> _Pasaje del texto_
Para comprender bien este éxito de librería sin precedentes, conviene representarse todos sus recorridos, el conjunto del mecanismo social, hombres e instituciones, al que los libreros se dirigieron. Y en primer lugar, la velada, esa institución popular por excelencia: estos pequeños libelos conocieron semejante suerte porque iban destinados no a ser leídos con los ojos, sino a ser leídos en voz alta y a ser escuchados. En aquellos tiempos, en que la mayor parte de la plebe era analfabeta, la posesión personal de un libro, de una biblioteca carecía de sentido. Pero la costumbre (confirmada principalmente por as quejas de los predicadores y por la iconografía) de reunirse por las noches en grupos de familias, en la ciudad y en el campo, , sobre todo en invierno –las mujeres hilando, los hombres reparando un apero de labranza, discutiendo- suple esta carencia. Además, se han llegado a plantear cuestiones descabelladas por escépticos de todo pelo: ¿existió la velada en el Antiguo Régimen? Recordemos tan sol el caso de los Ecreignes sólo en la Campaña[1], este texto extraído de las memorias de la Academia de las ciencias, inscripciones, bellas letras de Troyes, fechado en 1744. «las Ecreignes son casas excavadas bajo tierra y cubiertas con estiércol donde las jóvenes van a pasar la velada… [las Ecreignes de Dijon se llaman colmenas en Vesses]… El interior de una Ecreigne está provisto de asientos de tierra para sentar a las asistentes; en medio pende una lamparita, cuya escasa luz ilumina todo el edificio y que siempre se despabila con los dedos. Traen la lámpara por turno todos los que componen la Ecreigne. La campesina que le toca procura llegar a la cita la primera para recibir a las demás…
«Incluso la cháchara es el fundamento y objeto de la Ecreigne, y… el trabajo es sólo el pretexto. La conversación se anima pues, siempre viva, siempre brillante, se sostiene sin interrupción hasta la hora de la separación. Los asuntos que se tratan son numerosos. Se discute sobre las diferentes cualidades y sobre las propiedades de la hilaza; se enseña a hilar grueso o a hilar fino; de vez en cuando al acabar un huso se presenta la obra para aplaudirla o censurarla; se cuchichea sobre las aventuras frescas del pueblo o de las aldeas vecinas; algunas veces inclusive, pero pocas, llega el atrevimiento hasta las noticias de guerra y de Estado, que cada uno trata a su modo. Se habla de las apariciones de los espíritus; se traen a cuento historias de brujos y de hombres lobo. Para agudizar las mentes se proponen ciertos enigmas, vulgarmente conocidos por acertijos; por fin se hacen confidencias sobre las propias cosas y los amores; y se cantan canciones.

> _Datos proporcionados_

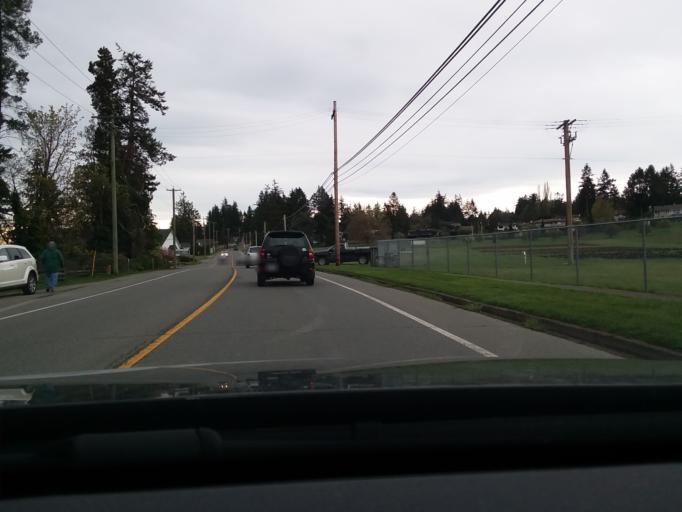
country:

> _Enunciado_
Según el pasaje sobre las veladas, ¿por qué tuvieron tanto éxito esos pequeños libelos, si la mayor parte de la plebe era analfabeta? Responde en una a tres oraciones.

> _Solución_
Tuvieron tanto éxito porque no iban destinados a ser leídos con los ojos, sino a ser leídos en voz alta y escuchados. Como la mayoría no sabía leer, poseer un libro carecía de sentido. Esa carencia la suplía la costumbre de reunirse por las noches en grupos de familias, sobre todo en invierno.